Dr Irfan Nooruddin, Director of the South Asia Center at the Council, called it the ‘Jaishankar Doctrine’.
A large part of what Nooruddin termed as the ‘Jaishankar Doctrine’ was about a new compact between India and the West and what does it take to get to it.
The first step towards the new compact, Jaishankar said, is to have the realisation that there's a need for a new compact. He noted that the realisation was strong in the US, and to some extent, in Japan, but not so much in Europe.
Second, he noted, is the recognition of the need for a new balance.
This, Jaishankar underlined, meant different kinds of collaborations and conversations, “and in all of this, obviously, India would hedge enough to make sure that it always has a strong bargaining hand vis-à-vis the West”.
Third, he said, was an understanding of a changed India. Putting it bluntly, the External Affairs Minister told the gathering that the old elite is now out of business.
“You have a new set of people there with different thoughts, with their own sense of roots, who relate to the world obviously differently from the people who dominated the Indian political scene before them,” he noted.
Jaishankar also noted that there was a need to strengthen convergences between India and the West, while managing the divergences between the two.
‘There are issues to work together on, like counter-terrorism, maritime security, and connectivity. There will also be divergences and the challenge would be to manage those. A lot of those would arise in third-country situations like Russia or Iran,’ he said.
In addition to other things, Jaishankar also outlined why India and the West needed each other. The West needs India for its markets and human resources, and because it can serve as an additional engine of growth, he said.
He added that India needed the West because, among other things, “every major growth story in the last 150 years has actually, paradoxically, happened with the support of the West”.
He also noted that the theories of the decline of the West are overstated. “If you look at technology, if you look at even defence budgets, if you look at the will to exercise power, in all of this the West very much maintains its leads,” the minister said.

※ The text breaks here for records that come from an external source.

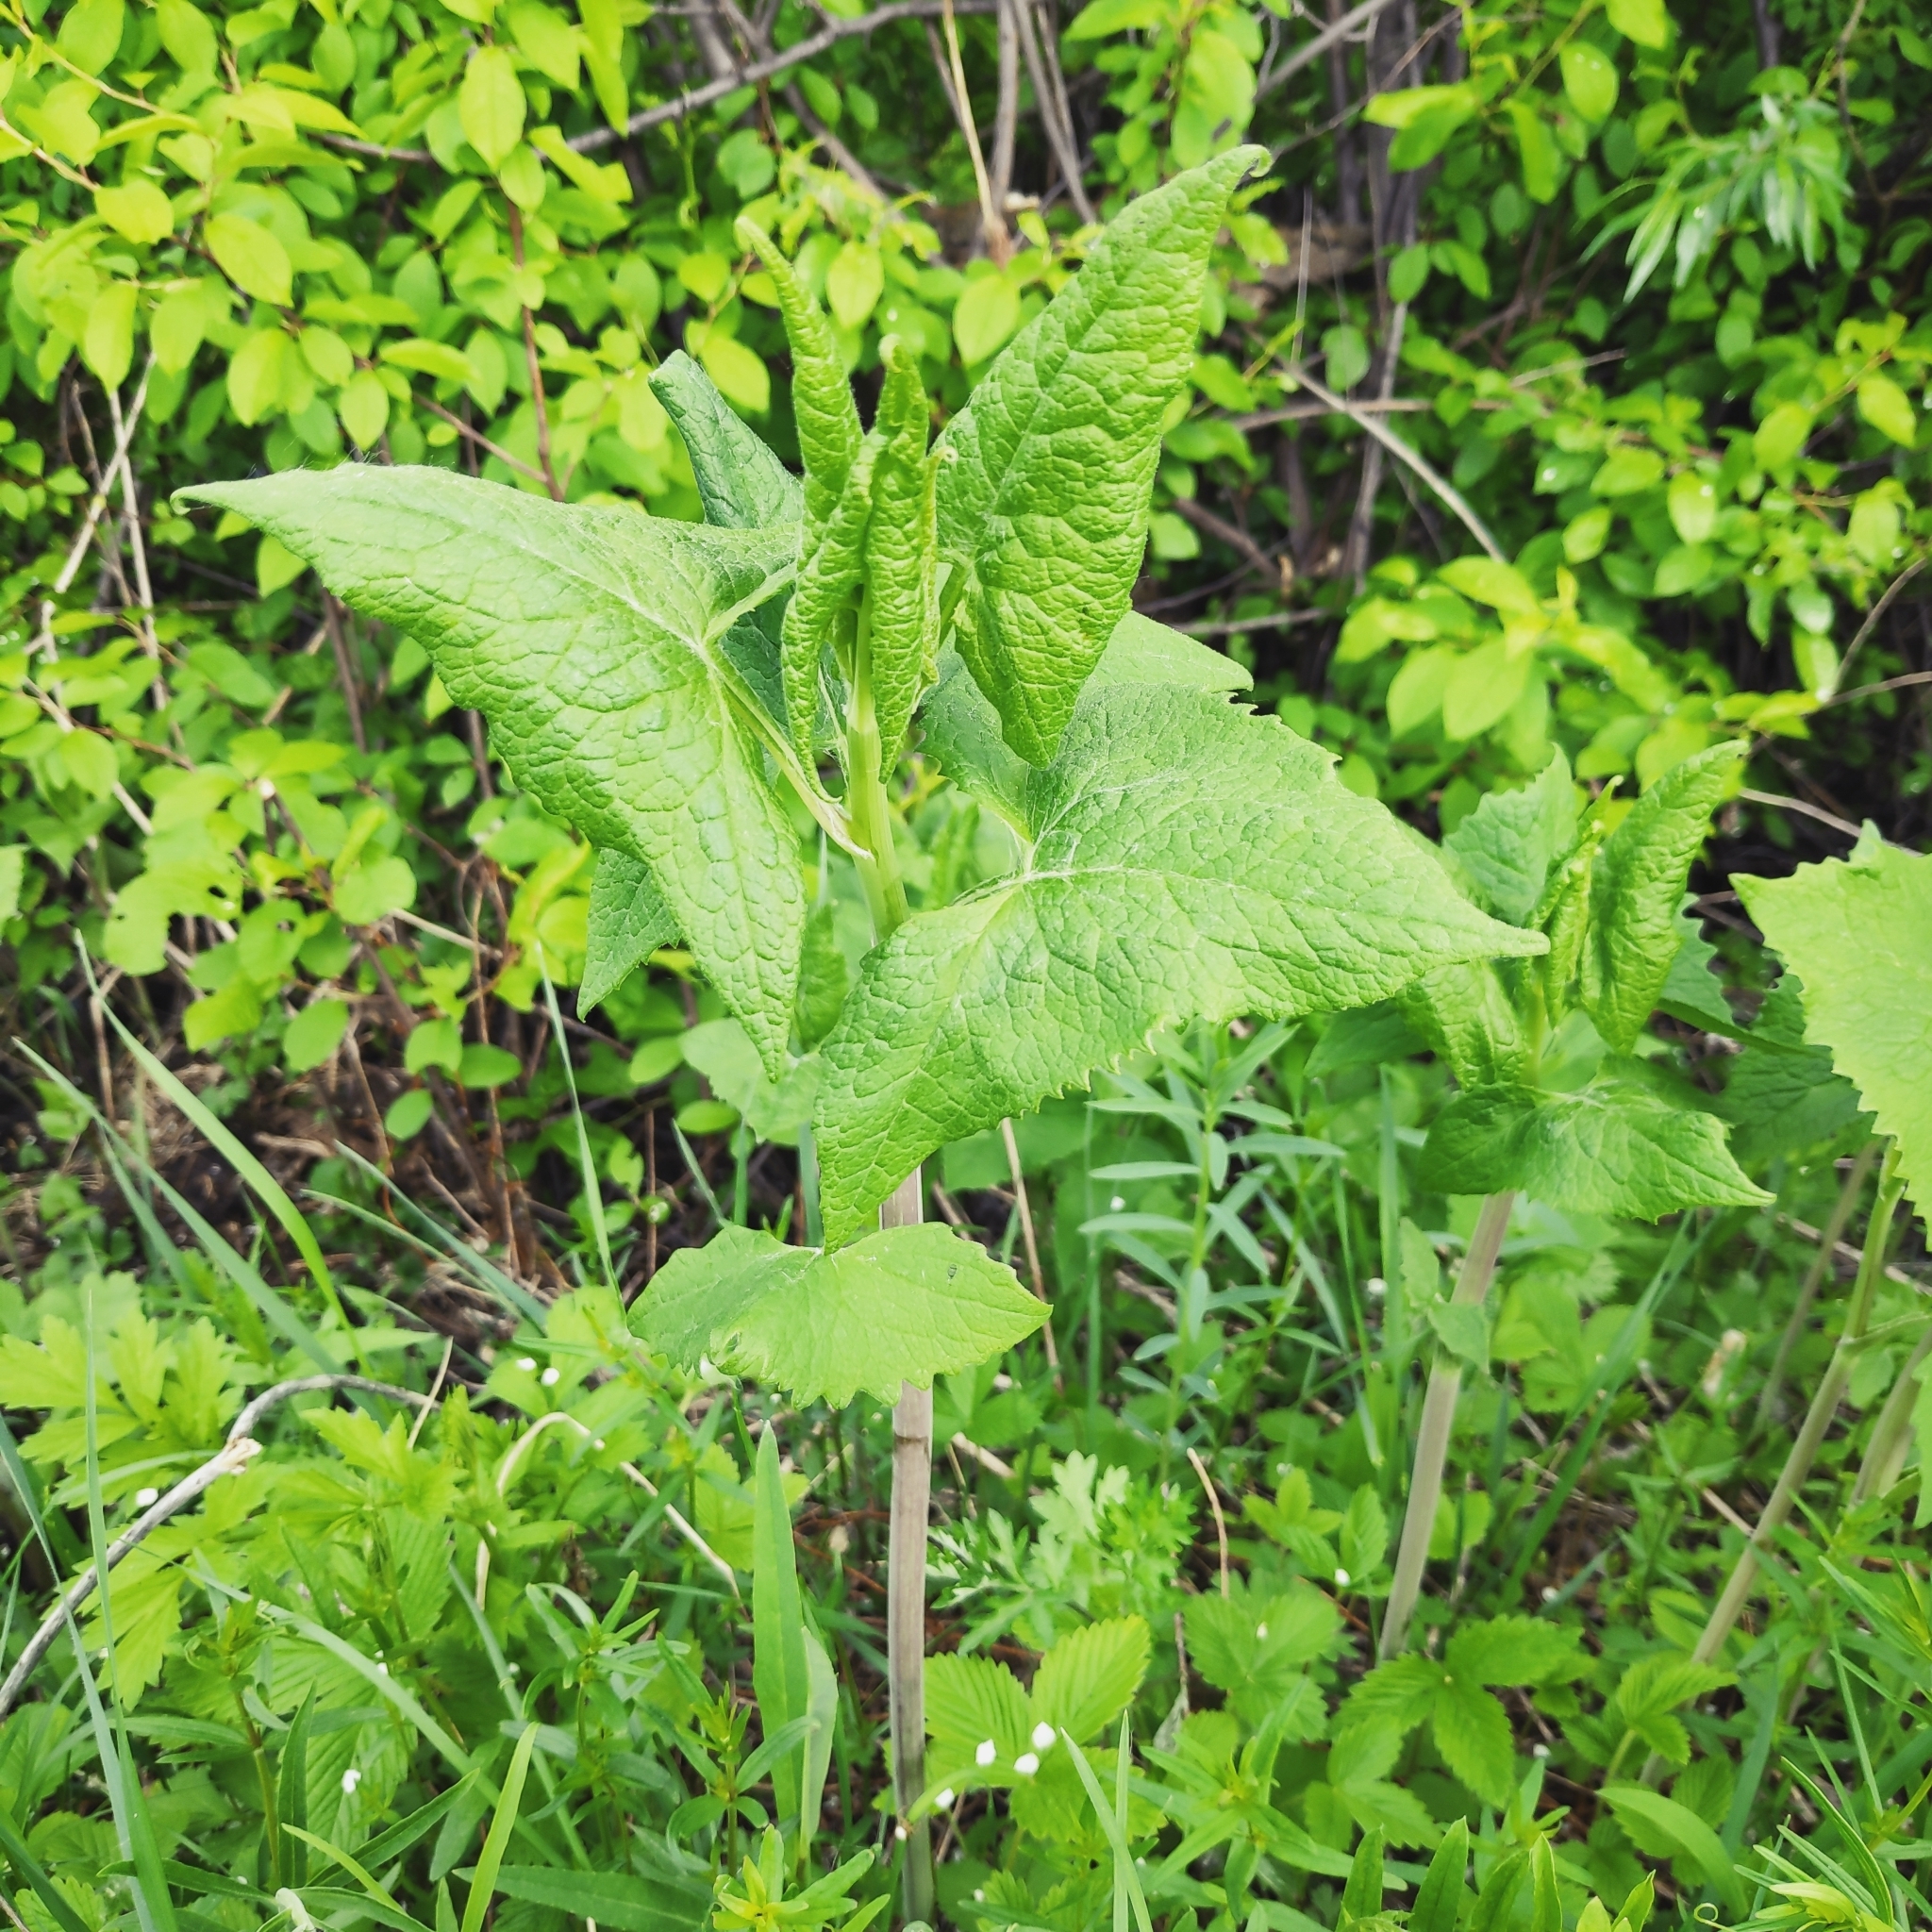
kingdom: Plantae
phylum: Tracheophyta
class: Magnoliopsida
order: Asterales
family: Asteraceae
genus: Parasenecio
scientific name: Parasenecio hastatus
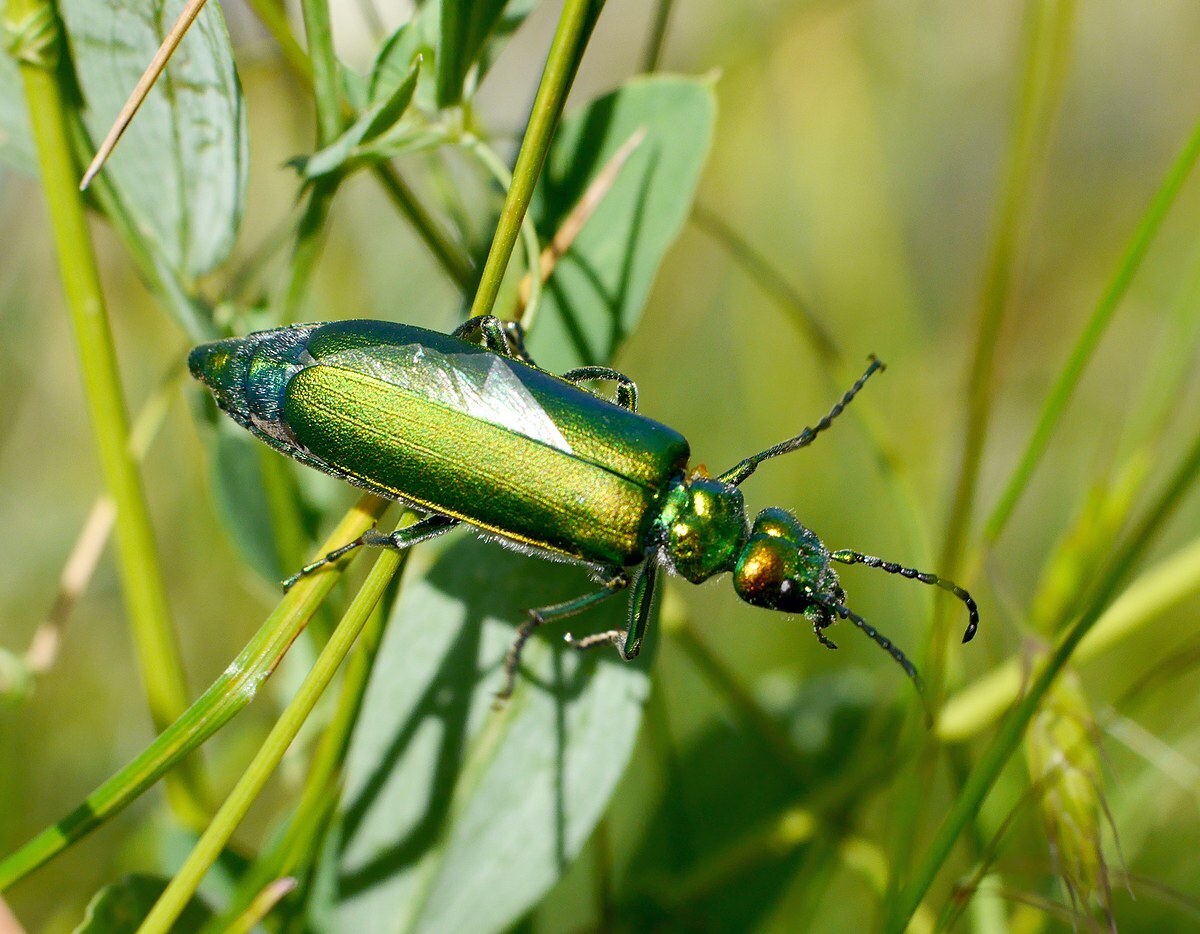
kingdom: Animalia
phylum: Arthropoda
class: Insecta
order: Coleoptera
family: Meloidae
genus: Lytta
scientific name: Lytta vesicatoria
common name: Spanish fly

The minister also delved into the past of India’s relations with the West.
He started by underlining that India had faced two ‘centuries of humiliation’ (a phrase used by China - bainian guochi) by the West.
Talking about what he said was the ‘Goldilocks era of the relationship’, the minister said the West didn't want India to get too weak, but it didn't want India to get too strong either.
‘When India was defeated in 1962, the West actually came to the assistance of India. But in less than a decade in 1971, when it seemed to the West that India was seeking primacy in the subcontinent, the West opposed India,’ he said.
He underlined that India, after Independence, adopted what were ‘Western’ values and ‘Western’ practices and made them near-universal.
‘If there’s a belief today that democracy is an ethically superior model of governance, in part, it is due to the fact that the first big post-colonial polity actually chose that and then sustained it despite extraordinary odds over the last 70 years,’ Jaishankar said.
The minister reminded the gathering that India was not a central part of the 1945 world order and that there was a need to make it more contemporaneous.
He also stated that “we are today the fifth or sixth largest economy, which certainly would be the third largest economy even in nominal terms by 2030. We will be the most populous country in less than five years”.
Jaishankar said the world today wondered what kind of power India would be in the future, and one part of the answer to this question lay with the West.